> _DIRECTION_
Render the listing as a two-column CSV with the headers text and answer, one row for each listing, with every field in double quotes and any line breaks turned into spaces. Begin at the line that contains "On Sunday, where" and stop after the line that contains "and 24:00 lines.", leaving the pictures out.

> _SUPPLIED MATERIAL_
__________
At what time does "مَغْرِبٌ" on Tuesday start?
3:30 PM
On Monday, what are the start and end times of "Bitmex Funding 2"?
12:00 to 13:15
__________
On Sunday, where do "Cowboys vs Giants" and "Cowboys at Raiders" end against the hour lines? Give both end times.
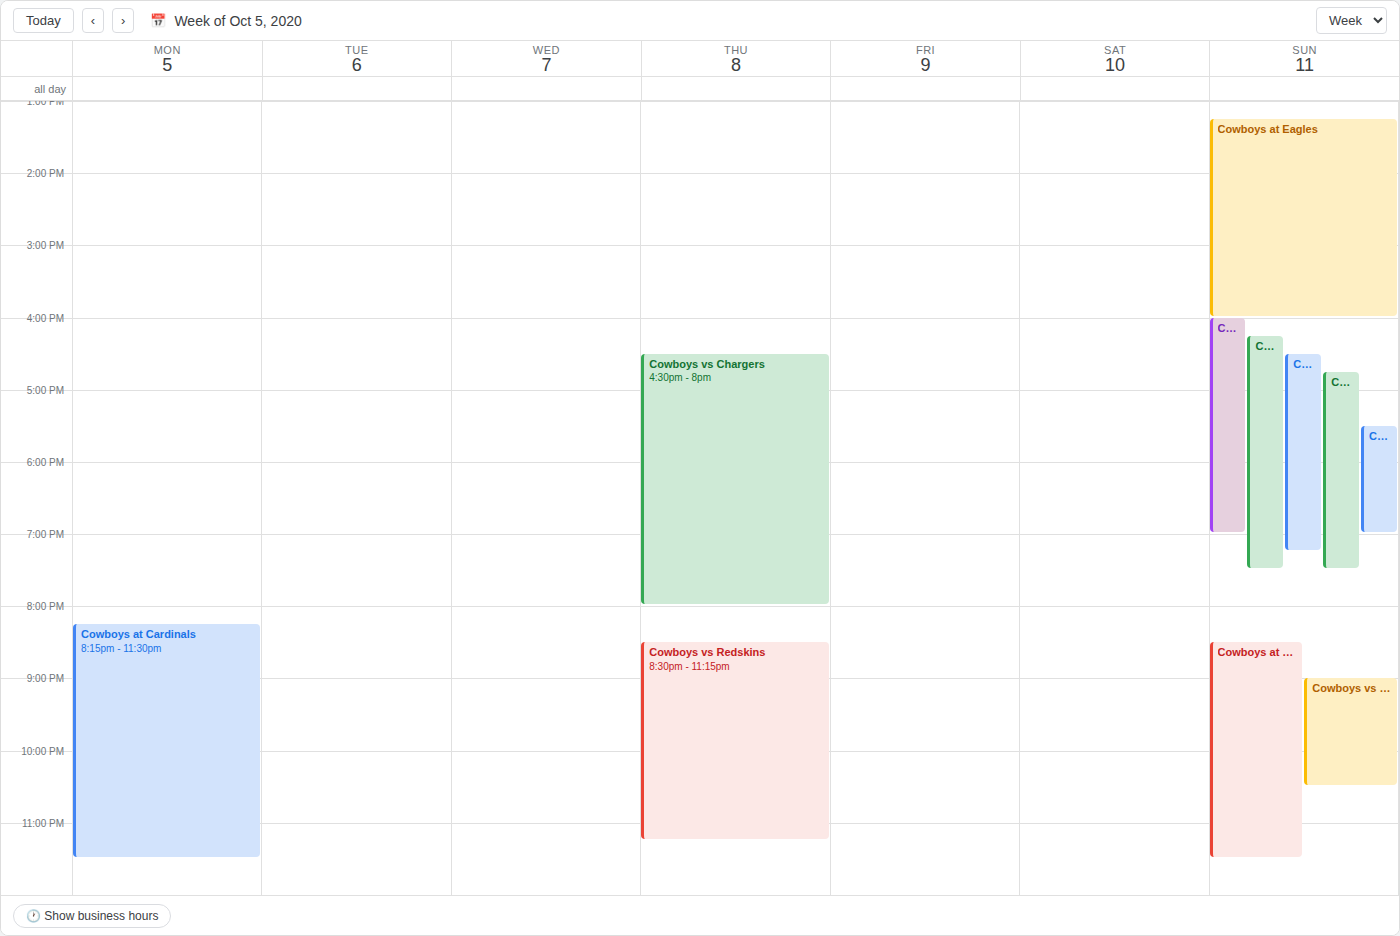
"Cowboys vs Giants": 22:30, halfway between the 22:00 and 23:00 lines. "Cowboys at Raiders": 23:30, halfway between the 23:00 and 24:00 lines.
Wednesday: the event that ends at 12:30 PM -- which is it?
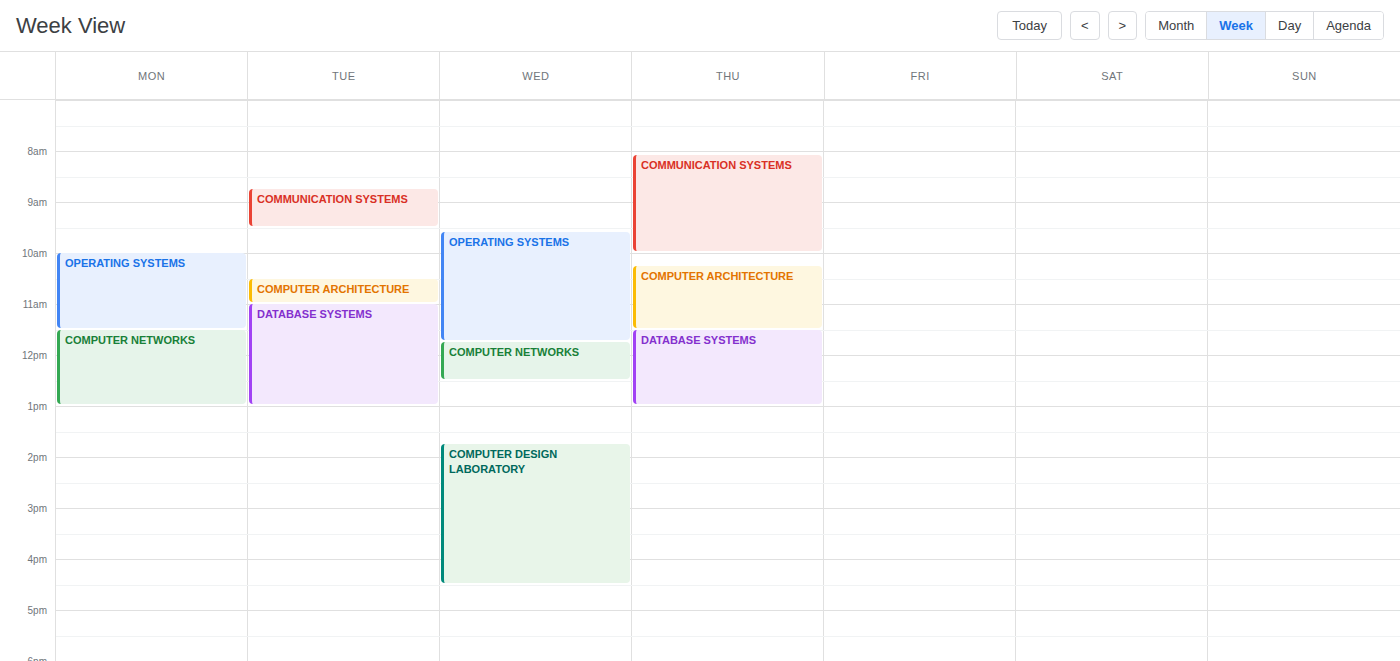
__________
> _ANSWER TO THIS TASK_
text,answer
"On Sunday, where do ""Cowboys vs Giants"" and ""Cowboys at Raiders"" end against the hour lines? Give both end times.","""Cowboys vs Giants"": 22:30, halfway between the 22:00 and 23:00 lines. ""Cowboys at Raiders"": 23:30, halfway between the 23:00 and 24:00 lines."